To compare two linkages, the user must point to the entity to compare, choose two of the previously saved linkages and decide which of the left and right entities to be matched is the reference. In the example below are saved the linkages described in the previous post, as well as the field equality example.

Record linkage comparison parameters
Record linkage comparison parameters

The outcome of the comparison is a four list report:

  • The unchanged matches, with respect of the two entities. Confidence level may have been changed.
  • Matches only belonging to the first linkage.
  • Matches encountered in the second linkage only.
  • Changed matches.

All but the first uses a reference entity (either the left or the right) into consideration. For example if the reference is set to the left entity, then the second list is composed of the left entity records only matched in the first chosen linkage.
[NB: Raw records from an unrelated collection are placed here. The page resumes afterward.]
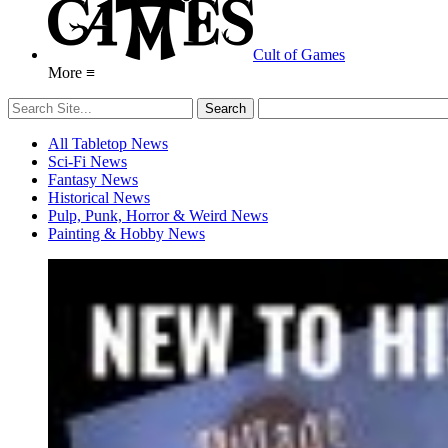
Cult of Games
More ≡
All Tabletop News
Sci-Fi News
Fantasy News
Historical News
Pulp, Punk, Horror & Weird News
Painting & Hobby News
The previous post has shown a 100% correct linkage by using two methods, first was using the name column only while the second employed all the available data. Although the two methods yielded the same result, the confidence levels were different:

Comparison of name only and all-data linkages
Comparison of name only and all-data linkages

A more meaningful report can be inspected on comparing the two applications of Jaro-Winkler dissimilarity, with or without confidence adjustment based on the observed dissimilarity score:

Comparison of two linkage methods (part 1)
Comparison of two linkage methods (part 1)
Comparison of two linkage methods (part 2)
Comparison of two linkage methods (part 2)

A basic reporting method of record linkage result analysis was described in this post. The reports help to decide if a change in the linkage model leads to better results or not.